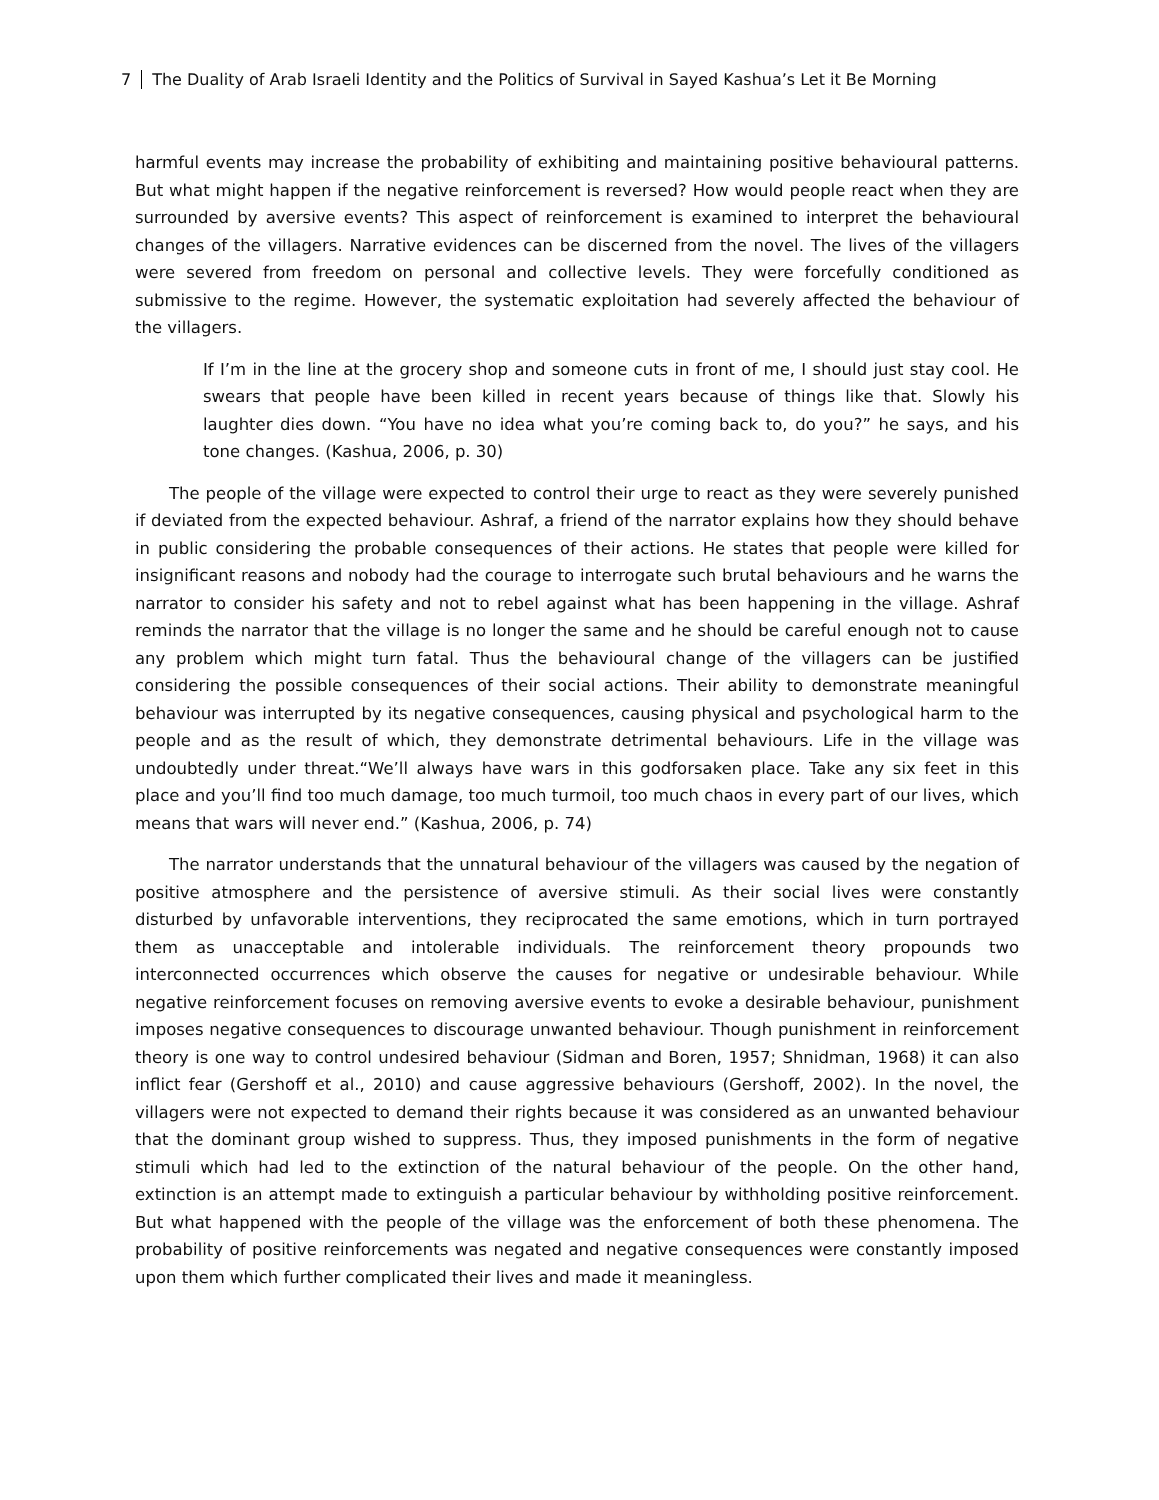7 The Duality of Arab Israeli Identity and the Politics of Survival in Sayed Kashua’s Let it Be Morning
harmful events may increase the probability of exhibiting and maintaining positive behavioural patterns. But what might happen if the negative reinforcement is reversed? How would people react when they are surrounded by aversive events? This aspect of reinforcement is examined to interpret the behavioural changes of the villagers. Narrative evidences can be discerned from the novel. The lives of the villagers were severed from freedom on personal and collective levels. They were forcefully conditioned as submissive to the regime. However, the systematic exploitation had severely affected the behaviour of the villagers.
If I’m in the line at the grocery shop and someone cuts in front of me, I should just stay cool. He swears that people have been killed in recent years because of things like that. Slowly his laughter dies down. “You have no idea what you’re coming back to, do you?” he says, and his tone changes. (Kashua, 2006, p. 30)
The people of the village were expected to control their urge to react as they were severely punished if deviated from the expected behaviour. Ashraf, a friend of the narrator explains how they should behave in public considering the probable consequences of their actions. He states that people were killed for insignificant reasons and nobody had the courage to interrogate such brutal behaviours and he warns the narrator to consider his safety and not to rebel against what has been happening in the village. Ashraf reminds the narrator that the village is no longer the same and he should be careful enough not to cause any problem which might turn fatal. Thus the behavioural change of the villagers can be justified considering the possible consequences of their social actions. Their ability to demonstrate meaningful behaviour was interrupted by its negative consequences, causing physical and psychological harm to the people and as the result of which, they demonstrate detrimental behaviours. Life in the village was undoubtedly under threat.“We’ll always have wars in this godforsaken place. Take any six feet in this place and you’ll find too much damage, too much turmoil, too much chaos in every part of our lives, which means that wars will never end.” (Kashua, 2006, p. 74)
The narrator understands that the unnatural behaviour of the villagers was caused by the negation of positive atmosphere and the persistence of aversive stimuli. As their social lives were constantly disturbed by unfavorable interventions, they reciprocated the same emotions, which in turn portrayed them as unacceptable and intolerable individuals. The reinforcement theory propounds two interconnected occurrences which observe the causes for negative or undesirable behaviour. While negative reinforcement focuses on removing aversive events to evoke a desirable behaviour, punishment imposes negative consequences to discourage unwanted behaviour. Though punishment in reinforcement theory is one way to control undesired behaviour (Sidman and Boren, 1957; Shnidman, 1968) it can also inflict fear (Gershoff et al., 2010) and cause aggressive behaviours (Gershoff, 2002). In the novel, the villagers were not expected to demand their rights because it was considered as an unwanted behaviour that the dominant group wished to suppress. Thus, they imposed punishments in the form of negative stimuli which had led to the extinction of the natural behaviour of the people. On the other hand, extinction is an attempt made to extinguish a particular behaviour by withholding positive reinforcement. But what happened with the people of the village was the enforcement of both these phenomena. The probability of positive reinforcements was negated and negative consequences were constantly imposed upon them which further complicated their lives and made it meaningless.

● **ACTIVITY**
Output the data exactly as it is, with the pictures dropped.

● **SOLUTION FOR THIS EXERCISE**
7 The Duality of Arab Israeli Identity and the Politics of Survival in Sayed Kashua’s Let it Be Morning
harmful events may increase the probability of exhibiting and maintaining positive behavioural patterns. But what might happen if the negative reinforcement is reversed? How would people react when they are surrounded by aversive events? This aspect of reinforcement is examined to interpret the behavioural changes of the villagers. Narrative evidences can be discerned from the novel. The lives of the villagers were severed from freedom on personal and collective levels. They were forcefully conditioned as submissive to the regime. However, the systematic exploitation had severely affected the behaviour of the villagers.
If I’m in the line at the grocery shop and someone cuts in front of me, I should just stay cool. He swears that people have been killed in recent years because of things like that. Slowly his laughter dies down. “You have no idea what you’re coming back to, do you?” he says, and his tone changes. (Kashua, 2006, p. 30)
The people of the village were expected to control their urge to react as they were severely punished if deviated from the expected behaviour. Ashraf, a friend of the narrator explains how they should behave in public considering the probable consequences of their actions. He states that people were killed for insignificant reasons and nobody had the courage to interrogate such brutal behaviours and he warns the narrator to consider his safety and not to rebel against what has been happening in the village. Ashraf reminds the narrator that the village is no longer the same and he should be careful enough not to cause any problem which might turn fatal. Thus the behavioural change of the villagers can be justified considering the possible consequences of their social actions. Their ability to demonstrate meaningful behaviour was interrupted by its negative consequences, causing physical and psychological harm to the people and as the result of which, they demonstrate detrimental behaviours. Life in the village was undoubtedly under threat.“We’ll always have wars in this godforsaken place. Take any six feet in this place and you’ll find too much damage, too much turmoil, too much chaos in every part of our lives, which means that wars will never end.” (Kashua, 2006, p. 74)
The narrator understands that the unnatural behaviour of the villagers was caused by the negation of positive atmosphere and the persistence of aversive stimuli. As their social lives were constantly disturbed by unfavorable interventions, they reciprocated the same emotions, which in turn portrayed them as unacceptable and intolerable individuals. The reinforcement theory propounds two interconnected occurrences which observe the causes for negative or undesirable behaviour. While negative reinforcement focuses on removing aversive events to evoke a desirable behaviour, punishment imposes negative consequences to discourage unwanted behaviour. Though punishment in reinforcement theory is one way to control undesired behaviour (Sidman and Boren, 1957; Shnidman, 1968) it can also inflict fear (Gershoff et al., 2010) and cause aggressive behaviours (Gershoff, 2002). In the novel, the villagers were not expected to demand their rights because it was considered as an unwanted behaviour that the dominant group wished to suppress. Thus, they imposed punishments in the form of negative stimuli which had led to the extinction of the natural behaviour of the people. On the other hand, extinction is an attempt made to extinguish a particular behaviour by withholding positive reinforcement. But what happened with the people of the village was the enforcement of both these phenomena. The probability of positive reinforcements was negated and negative consequences were constantly imposed upon them which further complicated their lives and made it meaningless.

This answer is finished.